## TEXT BLOCK
— START —

Showing posts with label Princess Diana. Show all posts
Showing posts with label Princess Diana. Show all posts

Thursday, January 12, 2023

When you go to a 10-pin bowling alley you have to put up with a lot of noise.

That’s why Prince Harry’s book Spare, released this week, seems so appropriately titled. Accusations roll thunderously like bowling balls. Family confidences topple like bowling pins.

The book is much noise about things of little concern to most people, and no value in solving real problems. It’s a misery memoir written to rack up attention and make a heap of money.

It’s a book stuffed with little pieces of silliness designed to excite the chattering classes. Like how he lost his virginity to an older woman in a field behind a pub.  

Another flaky excerpt tells of almost freezing his penis on a trip to the North Pole. And, of meeting with a clairvoyant who said she could feel the spirit of his mother, Princess Diana.

He recounts smoking marijuana as a student at Eton College. 

Excerpts from the book have me wondering whether he’s still smoking it, and maybe inhaling too much, too deeply. 

Back in 2016 he consumed magic mushrooms to “redefine” reality and help him see “the truth.” But during one session he went to a washroom where he encountered a talking toilet. 

He also writes that he used cocaine as a teenager, but says he did not like it and any suggestions that he was a drug addict are false.

— END —

## DATA SECTION
— START —

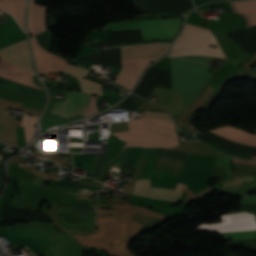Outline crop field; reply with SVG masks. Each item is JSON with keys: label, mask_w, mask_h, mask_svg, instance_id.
<instances>
[{"label": "crop field", "mask_w": 256, "mask_h": 256, "mask_svg": "<svg viewBox=\"0 0 256 256\" xmlns=\"http://www.w3.org/2000/svg\"><path fill=\"white\" fill-rule=\"evenodd\" d=\"M90 191H97V190H90Z\"/></svg>", "instance_id": "obj_20"}, {"label": "crop field", "mask_w": 256, "mask_h": 256, "mask_svg": "<svg viewBox=\"0 0 256 256\" xmlns=\"http://www.w3.org/2000/svg\"><path fill=\"white\" fill-rule=\"evenodd\" d=\"M0 9L9 12L24 27L26 0H0Z\"/></svg>", "instance_id": "obj_13"}, {"label": "crop field", "mask_w": 256, "mask_h": 256, "mask_svg": "<svg viewBox=\"0 0 256 256\" xmlns=\"http://www.w3.org/2000/svg\"><path fill=\"white\" fill-rule=\"evenodd\" d=\"M70 121H72V120L45 113L43 118H42V129H41V131L45 132L47 129H49V128L55 126V125L67 123V122H70Z\"/></svg>", "instance_id": "obj_14"}, {"label": "crop field", "mask_w": 256, "mask_h": 256, "mask_svg": "<svg viewBox=\"0 0 256 256\" xmlns=\"http://www.w3.org/2000/svg\"><path fill=\"white\" fill-rule=\"evenodd\" d=\"M193 1H194L195 6H197V0H193Z\"/></svg>", "instance_id": "obj_19"}, {"label": "crop field", "mask_w": 256, "mask_h": 256, "mask_svg": "<svg viewBox=\"0 0 256 256\" xmlns=\"http://www.w3.org/2000/svg\"><path fill=\"white\" fill-rule=\"evenodd\" d=\"M144 116L153 117V118H157V119H160V120L172 122V120L169 117L168 113L145 111L144 112Z\"/></svg>", "instance_id": "obj_17"}, {"label": "crop field", "mask_w": 256, "mask_h": 256, "mask_svg": "<svg viewBox=\"0 0 256 256\" xmlns=\"http://www.w3.org/2000/svg\"><path fill=\"white\" fill-rule=\"evenodd\" d=\"M243 211L253 213L256 215V204L241 205L238 212H243ZM222 234L224 235L226 240L256 239V230L240 231V232H227V233H222ZM243 246H248L256 251V240H245Z\"/></svg>", "instance_id": "obj_11"}, {"label": "crop field", "mask_w": 256, "mask_h": 256, "mask_svg": "<svg viewBox=\"0 0 256 256\" xmlns=\"http://www.w3.org/2000/svg\"><path fill=\"white\" fill-rule=\"evenodd\" d=\"M89 70L90 69L87 67L73 66L69 64L68 68L64 71V73L76 78L82 87V91L93 93L96 95H102V84H98L90 80L84 79Z\"/></svg>", "instance_id": "obj_9"}, {"label": "crop field", "mask_w": 256, "mask_h": 256, "mask_svg": "<svg viewBox=\"0 0 256 256\" xmlns=\"http://www.w3.org/2000/svg\"><path fill=\"white\" fill-rule=\"evenodd\" d=\"M169 46L168 44H154L121 48L122 62L155 61L165 55ZM151 63H122V69L114 82L131 90L143 69Z\"/></svg>", "instance_id": "obj_2"}, {"label": "crop field", "mask_w": 256, "mask_h": 256, "mask_svg": "<svg viewBox=\"0 0 256 256\" xmlns=\"http://www.w3.org/2000/svg\"><path fill=\"white\" fill-rule=\"evenodd\" d=\"M179 18L153 19L134 23L110 24L104 30L138 29L141 28L144 40L173 38L180 24Z\"/></svg>", "instance_id": "obj_5"}, {"label": "crop field", "mask_w": 256, "mask_h": 256, "mask_svg": "<svg viewBox=\"0 0 256 256\" xmlns=\"http://www.w3.org/2000/svg\"><path fill=\"white\" fill-rule=\"evenodd\" d=\"M254 132H256V129H255V131Z\"/></svg>", "instance_id": "obj_21"}, {"label": "crop field", "mask_w": 256, "mask_h": 256, "mask_svg": "<svg viewBox=\"0 0 256 256\" xmlns=\"http://www.w3.org/2000/svg\"><path fill=\"white\" fill-rule=\"evenodd\" d=\"M0 77L41 89L33 85L32 75H36L31 66L27 40L20 41L0 49ZM43 90V89H42Z\"/></svg>", "instance_id": "obj_3"}, {"label": "crop field", "mask_w": 256, "mask_h": 256, "mask_svg": "<svg viewBox=\"0 0 256 256\" xmlns=\"http://www.w3.org/2000/svg\"><path fill=\"white\" fill-rule=\"evenodd\" d=\"M129 128H142L158 132H163L176 136L175 128L172 123L142 117L131 122H127ZM142 129H129V131L114 132L118 139L127 141V146H141V147H173L179 144L178 139L174 136L142 130ZM124 147V148H125Z\"/></svg>", "instance_id": "obj_1"}, {"label": "crop field", "mask_w": 256, "mask_h": 256, "mask_svg": "<svg viewBox=\"0 0 256 256\" xmlns=\"http://www.w3.org/2000/svg\"><path fill=\"white\" fill-rule=\"evenodd\" d=\"M36 117L23 115L22 118V126H24L25 129V135H26V141H30L34 134V124L37 122Z\"/></svg>", "instance_id": "obj_15"}, {"label": "crop field", "mask_w": 256, "mask_h": 256, "mask_svg": "<svg viewBox=\"0 0 256 256\" xmlns=\"http://www.w3.org/2000/svg\"><path fill=\"white\" fill-rule=\"evenodd\" d=\"M184 187H186V185L178 183L175 190L154 188L150 187L149 179H141L136 181L133 194L139 196H148L150 198L156 199L172 200L177 202Z\"/></svg>", "instance_id": "obj_8"}, {"label": "crop field", "mask_w": 256, "mask_h": 256, "mask_svg": "<svg viewBox=\"0 0 256 256\" xmlns=\"http://www.w3.org/2000/svg\"><path fill=\"white\" fill-rule=\"evenodd\" d=\"M111 67L121 68L120 48H111L105 51L79 58Z\"/></svg>", "instance_id": "obj_12"}, {"label": "crop field", "mask_w": 256, "mask_h": 256, "mask_svg": "<svg viewBox=\"0 0 256 256\" xmlns=\"http://www.w3.org/2000/svg\"><path fill=\"white\" fill-rule=\"evenodd\" d=\"M90 96L81 92L68 91L64 102L54 101L51 113L69 118H72L74 113L84 115Z\"/></svg>", "instance_id": "obj_6"}, {"label": "crop field", "mask_w": 256, "mask_h": 256, "mask_svg": "<svg viewBox=\"0 0 256 256\" xmlns=\"http://www.w3.org/2000/svg\"><path fill=\"white\" fill-rule=\"evenodd\" d=\"M233 162H234V166L244 167V168H256V161H242L234 158ZM232 166H233V163H232ZM233 168L235 171L236 178L246 174H251L256 172V169H243V168H237V167H233ZM254 184H256V176L251 177L247 175V176L240 177L238 179L224 182L222 183V186H223V190L227 191V190L242 189Z\"/></svg>", "instance_id": "obj_7"}, {"label": "crop field", "mask_w": 256, "mask_h": 256, "mask_svg": "<svg viewBox=\"0 0 256 256\" xmlns=\"http://www.w3.org/2000/svg\"><path fill=\"white\" fill-rule=\"evenodd\" d=\"M144 101L145 100H143L135 95H130L124 102H122L120 105H118L115 108L135 110Z\"/></svg>", "instance_id": "obj_16"}, {"label": "crop field", "mask_w": 256, "mask_h": 256, "mask_svg": "<svg viewBox=\"0 0 256 256\" xmlns=\"http://www.w3.org/2000/svg\"><path fill=\"white\" fill-rule=\"evenodd\" d=\"M2 130H6V129L0 125V131H2ZM0 141H1V139H0Z\"/></svg>", "instance_id": "obj_18"}, {"label": "crop field", "mask_w": 256, "mask_h": 256, "mask_svg": "<svg viewBox=\"0 0 256 256\" xmlns=\"http://www.w3.org/2000/svg\"><path fill=\"white\" fill-rule=\"evenodd\" d=\"M168 55H206L226 58L209 30L187 23Z\"/></svg>", "instance_id": "obj_4"}, {"label": "crop field", "mask_w": 256, "mask_h": 256, "mask_svg": "<svg viewBox=\"0 0 256 256\" xmlns=\"http://www.w3.org/2000/svg\"><path fill=\"white\" fill-rule=\"evenodd\" d=\"M208 131L243 144L245 146L256 147V135L246 133L240 129L223 126Z\"/></svg>", "instance_id": "obj_10"}]
</instances>
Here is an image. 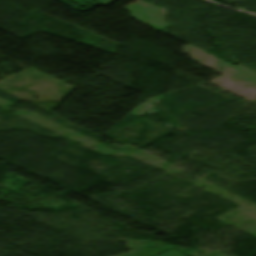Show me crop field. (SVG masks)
Wrapping results in <instances>:
<instances>
[{"label":"crop field","mask_w":256,"mask_h":256,"mask_svg":"<svg viewBox=\"0 0 256 256\" xmlns=\"http://www.w3.org/2000/svg\"><path fill=\"white\" fill-rule=\"evenodd\" d=\"M159 256H184V255H182V254H180L179 252L173 250V251L164 253V254L159 255Z\"/></svg>","instance_id":"obj_1"},{"label":"crop field","mask_w":256,"mask_h":256,"mask_svg":"<svg viewBox=\"0 0 256 256\" xmlns=\"http://www.w3.org/2000/svg\"><path fill=\"white\" fill-rule=\"evenodd\" d=\"M93 1H96V2H98V3H100V4L104 5V6H106V5L112 3V2L115 1V0H93Z\"/></svg>","instance_id":"obj_2"}]
</instances>
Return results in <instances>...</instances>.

— END —

Extend the blog post above about Prince Harry's memoir Spare, starting right after its last sentence.

## RESULT BELOW
So perhaps it wasn’t drugs that have made him a bit wacky. Maybe he was just born, like many British royals, a bit dim.

The most dimwitted writing in the book is about his six missions as a British army helicopter pilot in Afghanistan. He writes that he killed 25 Taliban insurgents, saying: “These were chess pieces removed from the board.”

That has stunned and upset military people. Major General Chip Chapman, a senior British military official, called Harry “naively stupid” for breaking military standards and values - stupidity that could threaten the security of the United Kingdom and Harry personally.

Much of the book is about the Royal Family’s treatment of Harry and his American wife Meghan Markle. He has said his older brother William, the heir to the throne, called Meghan difficult, rude and abrasive. 

He also says that an argument about Meghan resulted in a scuffle during which William knocked him to the floor.

He writes that his father, King Charles, was antagonistic towards Meghan and feared being overshadowed by someone charismatic and popular with the people. Charles said he would not support Meghan financially because the royal family was “not made of money.”

Harry accuses his father, his stepmother Camilla, now the Queen Consort, and his brother and sister-in-law of feeding the press negative stories about he and Meghan.

Harry and Meghan ceased Royal Family duties three years ago and moved to the United States. 

Since then Harry has spent much of his time airing grievances against the Royal Family. These have hit a crescendo in the last couple weeks in an organized leadup to the release of Spare.

Harry has given a basketful of interviews to handpicked media, has had a documentary on Netflix and Meghan has been doing podcasts. All of which is contradictory considering Harry’s hatred of the media, notably the British tabloids.

He blames the paparazzi for his mother’s death in a 1997 car crash. The paparazzi were following a car carrying her and her boyfriend Dodi Fayed through a traffic tunnel in Paris. Their chauffeur was speeding, drunk and on prescription drugs when he lost control and crashed. Diana was not wearing a seatbelt.

Harry’s publicity campaign is paying off substantially, in financial terms. Sales of Spare are expected to be in the millions.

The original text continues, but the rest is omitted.